╭─ Text
Endangered paradise
May 13, 2014During Spain's decades-long construction boom, high-rise hotels and villas popped up along the country's Mediterranean coast in droves, ruining what was once a pristine shoreline. Many of those buildings are now empty, chilling reminders of Spain's economic crash.
But one beach at Spain's southern tip has long been saved from that wanton construction, until now.
Valdevaqueros beach, near the Straits of Gibraltar, is one of the windiest places in the world. It lays at Spain's southern tip in the town of Tarifa, just west of where the Rock of Gibraltar juts out toward the mountains of Morocco, across the Mediterranean. That geography creates a wind tunnel that swishes through Valdevaqueros constantly creating the ideal conditions for migratory birds, but not beach-goers.
"It's the number one spot in Europe for migratory birds, raptors, gliders and storks," said Paloma Lopez, a local park ranger. "They're the kinds of birds that need thermal wind currents to fly."
New guests
The wind saved Valdevaqueros from overdevelopment. That is, until windsurfers and kite surfers discovered it.
"It's great on the water," says Chris Ziaja, a windsurf instructor who's previously lived in Hawaii and Mauritius, and moved to Tarifa five years ago. "The spot itself is amazing. I think it's hard to compete with Tarifa."
And the wind isn't the only reason why tourism numbers are rising.
"If you go further out, there's a reef," Ziaja says. "There's a whale watching tour, and they go from here to the Moroccan side. I know a lot of birdwatchers also come here to do tours and camp out."
To accommodate all the sports enthusiasts and adventure tourists, Tarifa authorities have recently approved plans to build 1,400 hotel rooms and 350 apartments right next to the Valdevaqueros beach.
╰─
Task to complete:
Reproduce word for word the part of the Valdevaqueros beach article starting at "Valdevaqueros beach, near" and ending at "but not beach-goers.".
╭─ Data below
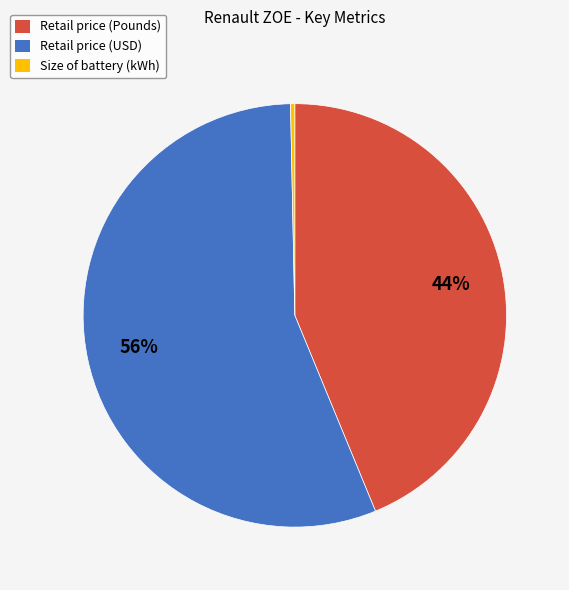

To the nearest percent, what is the difference between the Retail price (USD) and Size of battery (kWh) slice percentages?

56%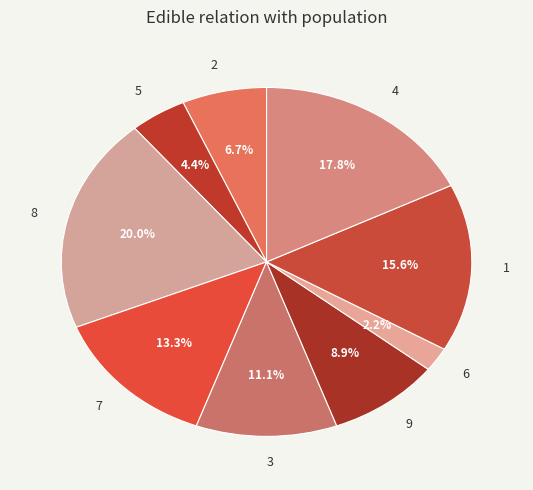

Does 1 account for over 50% of the chart?

No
╰─
Result for this task:
Valdevaqueros beach, near the Straits of Gibraltar, is one of the windiest places in the world. It lays at Spain's southern tip in the town of Tarifa, just west of where the Rock of Gibraltar juts out toward the mountains of Morocco, across the Mediterranean. That geography creates a wind tunnel that swishes through Valdevaqueros constantly creating the ideal conditions for migratory birds, but not beach-goers.